* **To do**
1) Using the text on India's smartphone market, answer:
(a) How many handsets did Xiaomi ship in India in the quarter that ended in June?
(b) What market share did Samsung hold in that period?
(c) By what percentage did total handset shipments in India rise over the same period last year?
2) Extend the text on India's smartphone market, picking up after its final sentence.

* **Text section**

Xiaomi has now been India’s top smartphone seller for eight straight quarters. The company has become a constant headache for Samsung in the world’s second largest smartphone market as sales have slowed pretty much everywhere else in the world.

The Chinese electronics giant shipped 10.4 million handsets in the quarter that ended in June, commanding 28.3% of the market, research firm IDC reported Tuesday. Its closest rival, Samsung — which once held the top spot in India — shipped 9.3 million handsets in the nation during the same period, settling for a 25.3% market share.

Overall, 36.9 million handsets were shipped in India during the second quarter of this year, up 9.9% from the same period last year, IDC reported. This was the highest volume of handsets ever shipped in India for Q2, the research firm said.

As smartphone shipments slow or decline in most of the world, India has emerged as an outlier that continues to show strong momentum as tens of millions of people purchase their first handset in the country each quarter.

* **Input data**
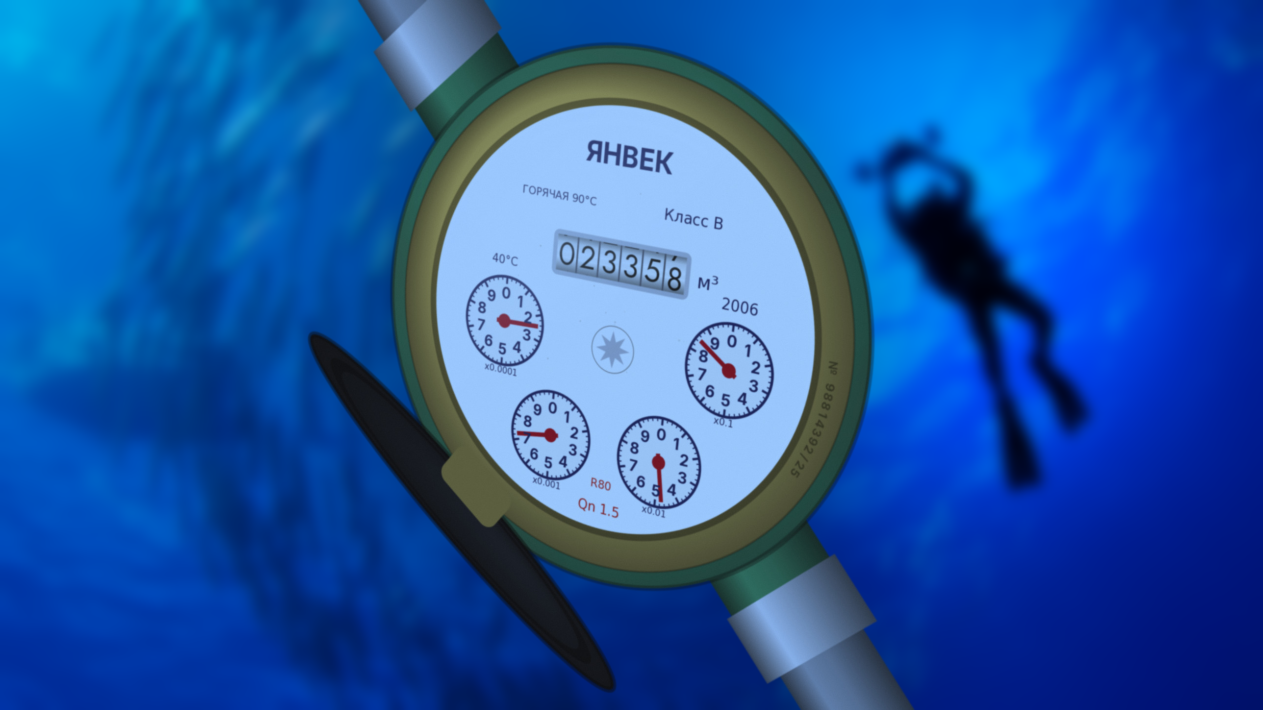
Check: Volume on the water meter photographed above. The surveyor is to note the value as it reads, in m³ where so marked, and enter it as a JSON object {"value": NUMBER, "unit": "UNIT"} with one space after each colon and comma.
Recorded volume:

--

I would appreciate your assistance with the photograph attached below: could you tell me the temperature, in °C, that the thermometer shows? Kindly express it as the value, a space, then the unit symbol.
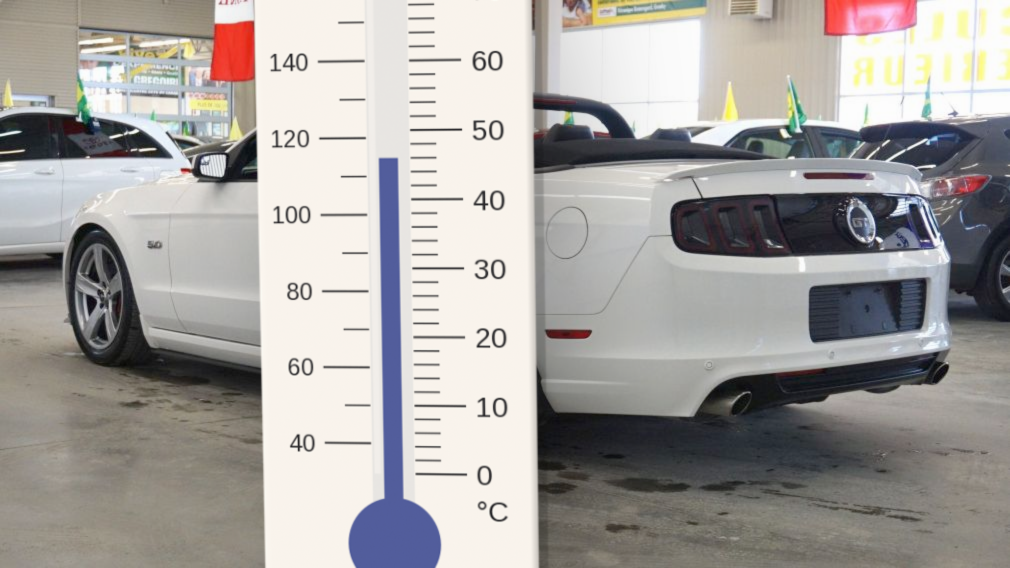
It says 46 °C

* **Answers provided**
1)
(a) 10.4 million
(b) 25.3%
(c) 9.9%

2)
Research firm Counterpoint told TechCrunch that there are about 450 million smartphone users in India, up from about 350 million late last year and 300 million in late 2017. This growth has made India, home to more than 1.3 billion people, the fastest growing market worldwide.

Globally, meanwhile, smartphone shipments declined by 2.3% year-over-year in Q2 2019, according to IDC.

Chinese phone makers Vivo and Oppo, both of which spent lavishly in marketing during the recent local favorite cricket season in India, also expanded their base in the country. Vivo had 15.1% of the local market share, up from 12.6% in Q2 2018, while Oppo’s share grew from 7.6% to 9.7% during the same period. The market share of Realme, which has gained following after it started to replicate some of Xiaomi’s early models, also shot up, moving from 1.2% in Q2 2018 to 7.7% in Q2 2019.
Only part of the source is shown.